To convert a column in a pandas DataFrame from a column with data type “object” to a column with data type “category”, use the astype() function.
import pandas as pd
df = pd.DataFrame({ "column": ["a","b","c","a","b","c","b","d"] })
print(df["column"].dtype)
df["column"] = df["column"].astype('category')
print(df["column"].dtype)
#Output:
object
category
When working with different types of data in pandas, the ability to easily be able to change the data type of a column is valuable.
One such case is if you want to convert a pandas column from a column with the data type “object” to a column with data type “category”.
To convert a column in a pandas DataFrame from a column with data type “object” to a column with data type “category”, use the astype() function.
astype() allows you to convert the data type of pandas columns.
Below is a simple example showing you how to convert the data type of a pandas column from “object” to “category”.
import pandas as pd
df = pd.DataFrame({ "column": ["a","b","c","a","b","c","b","d"] })
print(df["column"].dtype)
df["column"] = df["column"].astype('category')
print(df["column"].dtype)
#Output:
object
category
Reducing Memory Usage with dtype Category Columns in pandas
One of the main benefits of using “category” columns in pandas is you are able to reduce the amount of memory used in your process.
The reason for this is that categorical data is pandas stores only the unique values (i.e the category) instead of every single value.
Below shows an example of how you can reduce memory using categorical data in pandas.
import pandas as pd
s = pd.Series(["a","b","c","a","b","c","b","d"] * 1000)
print(s.nbytes)
print(s.astype("category").nbytes)
#Output:
64000
8032
Using groupby() When Working With Column with dtype Category in pandas
One last thing I want to add to this post is something that I came across when I was performing some data analysis with pandas.

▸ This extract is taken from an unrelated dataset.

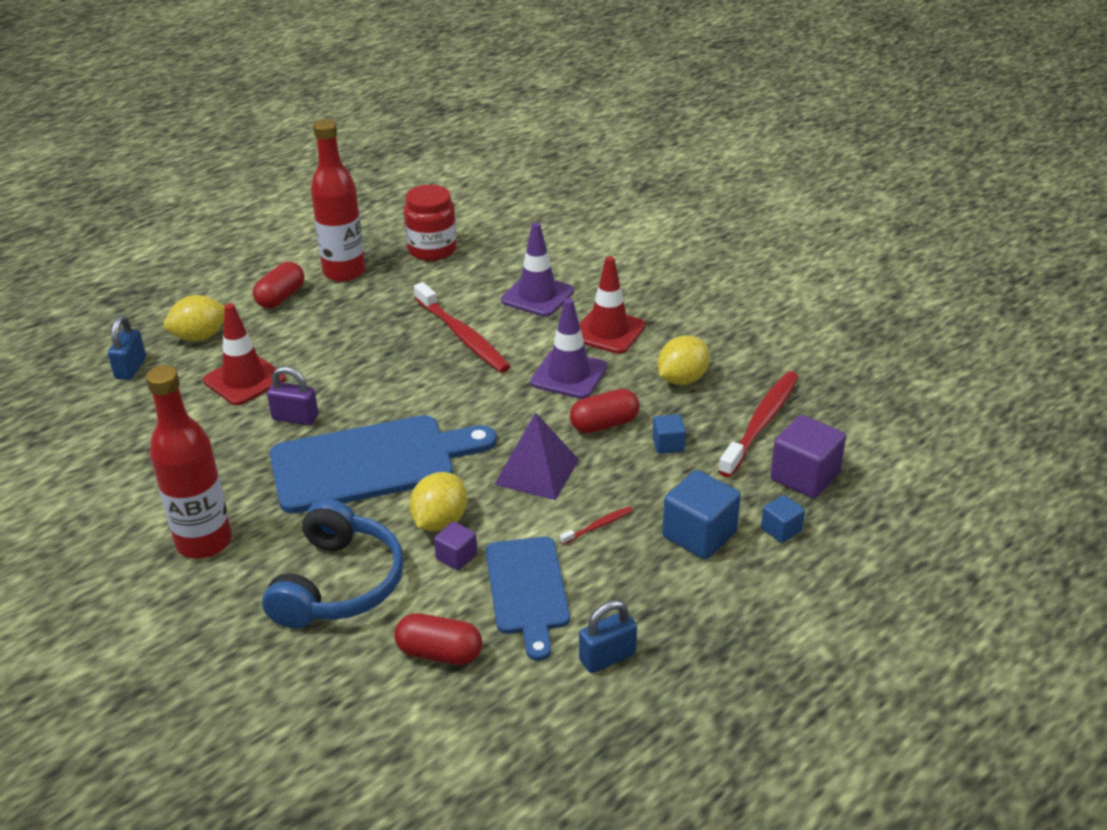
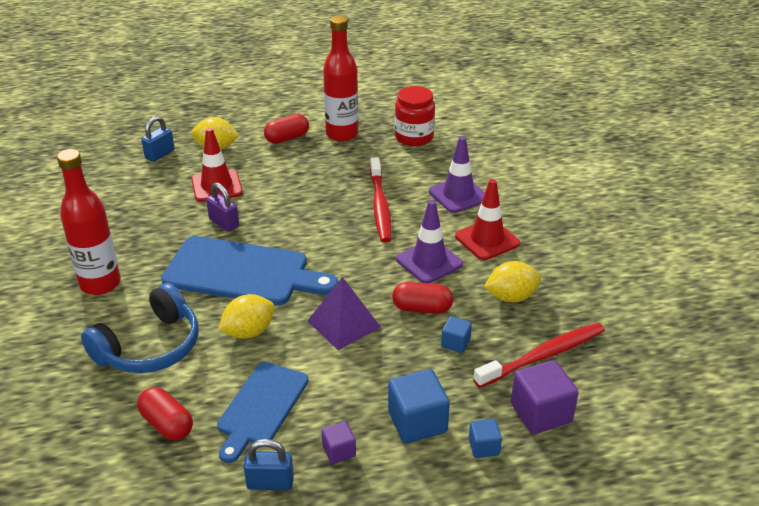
camera: 30 degrees right, 0 degrees up
purple cube [434,521,477,571] -> purple cube moved to [322,421,356,464]
red toothbrush [560,506,633,545] -> none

If you have categorical data and go to use the groupby() function to group your DataFrame, you should use the “observed=True” option so that groupby() behaves the same as it does when you use it on data which has the data type “object”.
Below shows you an example of how using the “observed=True” option in groupby() affects the output if you are using groupby() in pandas.
import pandas as pd
df = pd.DataFrame({"animal_type":["dog","cat","dog","cat","dog","dog","cat","cat","dog"],
"gender":["F","M","F","M","M","F","M","M","M"],
"age":[1,2,3,4,5,6,7,8,9],
"weight":[10,20,15,20,25,10,15,30,40]})
df["animal_type"] = df["animal_type"].astype('category')
df["gender"] = df["gender"].astype('category')
print(df.groupby(["animal_type","gender"])["age"].max())
print(df.groupby(["animal_type","gender"], observed=True)["age"].max())
#Output:
animal_type gender
cat F NaN
M 8.0
dog F 6.0
M 9.0
animal_type gender
dog F 6
M 9
cat M 8
Name: age, dtype: int64
Hopefully this article has been useful for you to learn how to convert a pandas column from object to category in Python.